Kepala Uni Afrika, Mahamoud Ali Youssouf, dengan tegas menyatakan, “Setiap upaya untuk merusak persatuan, kedaulatan, dan integritas teritorial Somalia berisiko menciptakan preseden berbahaya.”

Penolakan keras juga datang dari dua pemain besar regional: Turki dan Mesir.

Turki, yang memiliki pangkalan militer luar negeri terbesarnya di Mogadishu (Camp TURKSOM) dan telah menginvestasikan miliaran dolar dalam infrastruktur Somalia, melihat langkah Israel sebagai ancaman terhadap pengaruhnya. Ankara menyebut ini sebagai “campur tangan terang-terangan.”
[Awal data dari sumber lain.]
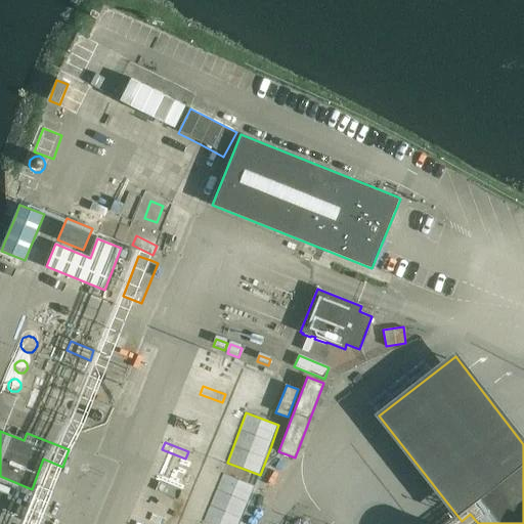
[(203,522),(208,523),(238,523),(255,486),(222,473),(203,522)]
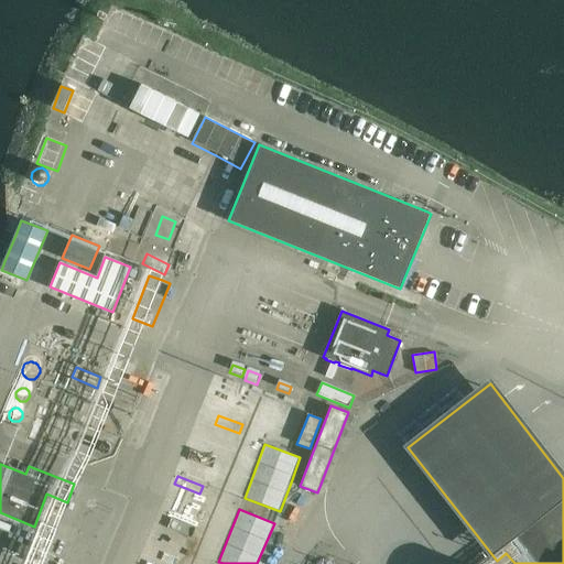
[(11,530),(0,524),(0,532),(8,537),(11,530)]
Sementara itu, Mesir melihat manuver ini melalui lensa persaingan Sungai Nil dengan Ethiopia. Ethiopia, negara tetangga yang terkurung daratan (landlocked), sebelumnya telah menandatangani nota kesepahaman kontroversial dengan Somaliland untuk akses laut—langkah yang membuat marah Somalia dan Mesir. Dengan Israel masuk ke dalam poros Somaliland, Kairo merasa semakin terkepung. Kementerian Luar Negeri Mesir menekankan bahwa integritas wilayah Somalia adalah “pilar fundamental stabilitas sistem internasional.”
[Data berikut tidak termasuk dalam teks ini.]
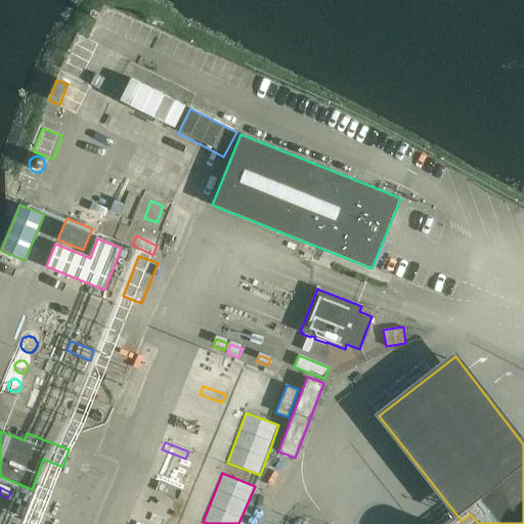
[(155,510),(151,517),(169,523),(175,523),(178,518),(155,510)]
Potensi Eskalasi: Medan Tempur Baru

Dengan peta aliansi yang semakin rumit—Israel dan kemungkinan Ethiopia mendukung Somaliland, sementara Turki, Mesir, dan Qatar mendukung Somalia federal—Tanduk Afrika berisiko menjadi medan perang proksi (proxy war) yang kompleks.
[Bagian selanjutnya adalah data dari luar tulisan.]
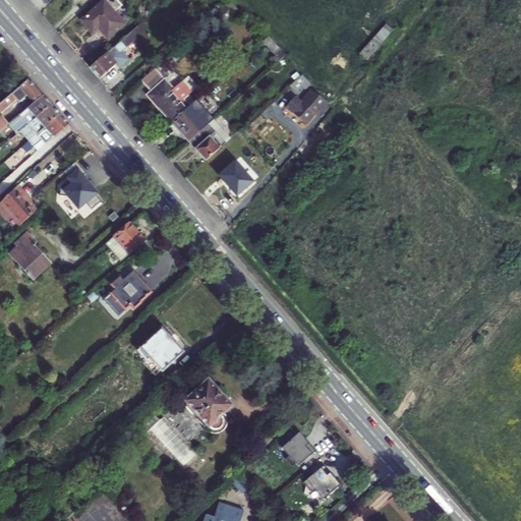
[(66,0),(52,0),(50,3),(59,11),(69,2),(66,0)]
Masuknya Al Shabaab sebagai aktor yang menargetkan kepentingan Israel menambah lapisan bahaya baru. Jika milisi ini mulai menargetkan aset Israel atau warga negara Yahudi di Afrika Timur sebagai balasan, konflik ini akan meluas jauh melampaui perbatasan Somaliland.

Daftar musuh Israel kini bertambah panjang. Setelah Hamas di Gaza, Hizbullah di Lebanon, Houthi di Yaman, dan milisi pro-Iran di Suriah-Irak, kini Al Shabaab di Afrika Timur siap membuka front baru. Bagi Netanyahu, pengakuan Somaliland mungkin merupakan kemenangan strategis di atas kertas, namun di lapangan, hal itu telah membuka kotak pandora yang dapat membakar stabilitas kawasan Tanduk Afrika yang sudah rapuh.

Dunia kini menahan napas, menanti apakah Laut Merah akan menjadi semakin merah oleh darah konflik baru ini.